Induction chemo increases survival in unresectable NSCLC

August 1, 2007

Pretreatment with induction chemotherapy appears to give certain inoperable non-small-cell lung cancer (NSCLC) patients who undergo radiation and concurrent chemotherapy (chemoradiation) a small but statistically significant increase in overall, 5-year, and distant-metastasis-free survival, compared with concurrent chemoradiation alone, the standard of care.

HOUSTON—Pretreatment with induction chemotherapy appears to give certain inoperable non-small-cell lung cancer (NSCLC) patients who undergo radiation and concurrent chemotherapy (chemoradiation) a small but statistically significant increase in overall, 5-year, and distant-metastasis-free survival, compared with concurrent chemoradiation alone, the standard of care.

The findings emerged from a retrospective analysis of NSCLC patients treated at The University of Texas M.D. Anderson Cancer Center.

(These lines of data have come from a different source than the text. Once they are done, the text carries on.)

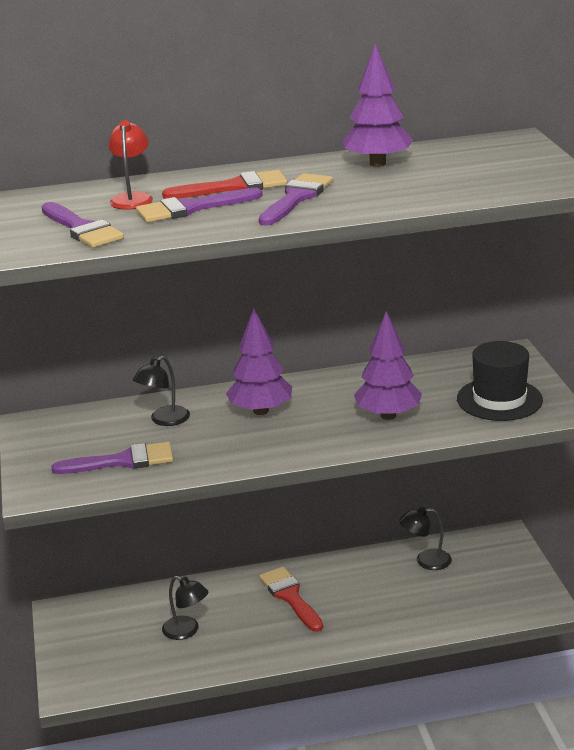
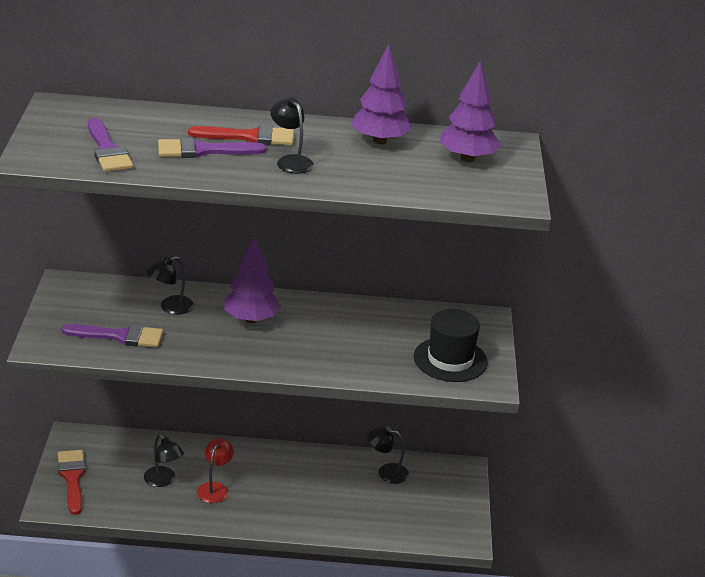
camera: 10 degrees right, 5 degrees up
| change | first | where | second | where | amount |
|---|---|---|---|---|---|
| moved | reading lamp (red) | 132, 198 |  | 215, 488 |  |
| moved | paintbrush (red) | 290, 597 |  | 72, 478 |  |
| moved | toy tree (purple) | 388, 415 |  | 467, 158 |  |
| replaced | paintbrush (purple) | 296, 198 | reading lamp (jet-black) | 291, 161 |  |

"The results of this study suggest that adding two or three cycles of induction chemotherapy may improve overall survival by reducing distant metastases without compromising local control," the authors reported in the July 1 issue of the International Journal of Radiation Oncology•Biology•Physics (68:779-785, 2007). "Our results for patients treated with concurrent chemoradiation alone were similar to those from the two randomized trials that established this approach as the standard of care."

265 Consecutive Patients

In their study, radiation oncologist Eugene H. Huang, MD, and his colleagues included 265 consecutive NSCLC patients treated with three-dimensional conformal radiation and concurrent chemotherapy, including 127 patients (48%) who received two or three cycles of induction chemotherapy using a dual-agent regimen prior to chemoradiation.

The induction group included 121 patients who received a platinum and taxane; the remaining 6 pretreated patients received cisplatin/etoposide, cisplatin/gemcitabine (Gemzar), or gemcitabine/vinorelbine (Navelbine).

The two groups did not differ with respect to age, weight loss, performance status, histology, grade, combined stage, T stage, N stage, or mediastinoscopic staging, Dr. Huang said.

The radiotherapy typically targeted the gross tumor volume and the involved lymph node stations in both patient groups with daily 1.8- or 2-Gy fractions (183 patients) or twice daily 1.2-Gy fractions (82 patients). Uninvolved lymph nodes were not irradiated.

Nine of the patients did not complete radiation treatment because of toxicity or disease progression and received less than 60 Gy. The median dose delivered was 63 Gy (range, 34.8 Gy to 72 Gy).

Concurrent chemotherapy consisted of a weekly platinum and taxane regimen (n = 165), weekly platinum and etoposide (n = 18), or cisplatin and etoposide for two cycles (n = 63). An additional 19 patients received a single-agent regimen consisting of a platinum, a taxane, or gemcitabine weekly. The median patient follow-up was 19 months (range, 3 to 80 months).

The study results significantly favored the induction chemotherapy arm in several key areas:

• Patients receiving induction chemotherapy had a median overall survival of 1.9 years vs 1.4 years for standard care, and a 5-year survival rate of 25% vs 12% (P < .001). A multivariate analysis showed that induction chemotherapy was the most significant factor affecting overall survival (HR 0.55, P < .001).

• The 5-year rate for distant-metastasis-free survival was 42% for the induction group vs 23% for the noninduction patients (P = .021).

• In patients with adenocarcinoma or large-cell carcinoma, induction chemotherapy was associated with a 5-year overall survival rate of 24% vs 8% for the standard therapy arm (P = .003). But there was no significant difference between the two groups in 5-year survival in patients with squamous cell carcinoma.

A multivariate analysis of patients with adenocarcinoma or large-cell carcinoma confirmed that induction chemotherapy was the most significant factor associated with better overall survival (HR 0.47, P = .003).

The authors concluded on the basis of their retrospective analysis that "induction chemotherapy followed by concurrent chemoradiation should be considered in the treatment strategies for patients with adenocarcinoma or large-cell carcinoma of the lung."